= JoAnn Sprung =

American bridge player

JoAnn Sprung (died 2022) was an American bridge player. She won a World Championship in 2010. She lost in the final of the McConnell Cup in 1994 and reached the semi-final stage of the same event at the 1998 World Championship in Lille, France.
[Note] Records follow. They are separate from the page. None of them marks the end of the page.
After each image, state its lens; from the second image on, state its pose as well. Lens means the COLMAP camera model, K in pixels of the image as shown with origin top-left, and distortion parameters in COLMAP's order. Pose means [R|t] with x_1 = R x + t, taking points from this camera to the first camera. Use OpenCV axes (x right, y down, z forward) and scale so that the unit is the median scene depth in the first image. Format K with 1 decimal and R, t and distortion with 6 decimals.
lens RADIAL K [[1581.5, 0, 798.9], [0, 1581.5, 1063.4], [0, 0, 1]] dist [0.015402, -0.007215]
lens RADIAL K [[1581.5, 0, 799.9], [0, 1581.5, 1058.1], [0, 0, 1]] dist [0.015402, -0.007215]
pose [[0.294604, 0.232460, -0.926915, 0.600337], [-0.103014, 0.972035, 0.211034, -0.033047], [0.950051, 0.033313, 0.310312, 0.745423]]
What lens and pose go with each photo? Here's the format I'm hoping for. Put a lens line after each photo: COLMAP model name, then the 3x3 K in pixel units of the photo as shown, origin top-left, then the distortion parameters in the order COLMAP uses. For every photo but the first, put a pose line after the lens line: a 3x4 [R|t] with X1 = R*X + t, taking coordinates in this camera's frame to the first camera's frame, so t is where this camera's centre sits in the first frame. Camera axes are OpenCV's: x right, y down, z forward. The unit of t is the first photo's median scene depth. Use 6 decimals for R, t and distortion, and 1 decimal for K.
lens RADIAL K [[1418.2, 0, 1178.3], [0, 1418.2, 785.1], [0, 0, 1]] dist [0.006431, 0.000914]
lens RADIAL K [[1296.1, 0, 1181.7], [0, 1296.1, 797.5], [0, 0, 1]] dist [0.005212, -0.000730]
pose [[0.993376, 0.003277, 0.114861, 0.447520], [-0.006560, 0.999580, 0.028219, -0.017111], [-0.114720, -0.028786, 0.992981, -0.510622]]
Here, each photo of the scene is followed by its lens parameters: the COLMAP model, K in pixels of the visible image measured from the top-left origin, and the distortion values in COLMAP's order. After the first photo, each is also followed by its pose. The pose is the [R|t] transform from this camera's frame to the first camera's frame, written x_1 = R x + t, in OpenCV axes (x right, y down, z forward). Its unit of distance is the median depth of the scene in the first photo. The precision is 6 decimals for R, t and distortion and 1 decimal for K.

==Bridge accomplishments==

===Wins===
- World Mixed Teams Championship (1) 2010
- North American Bridge Championships (6)
  - Freeman Mixed Board-a-Match (1) 1980
  - Rockwell Mixed Pairs (2) 1990, 1991
  - Wagar Women's Knockout Teams (2) 1994, 2004
  - Machlin Women's Swiss Teams (1) 2004

===Runners-up===
- McConnell Cup (1) 1994
- North American Bridge Championships (8)
  - Machlin Women's Swiss Teams (2) 1982, 2005
  - Keohane North American Swiss Teams (1) 1994
  - Sternberg Women's Board-a-Match Teams (3) 1996, 2004, 2007
  - Whitehead Women's Pairs (1) 2003
  - NABC+ Mixed Swiss Teams (1) 2019

== Personal life==
JoAnn was married twice. First to Ed Manfield from 1980 to 1985 and then to Danny Sprung.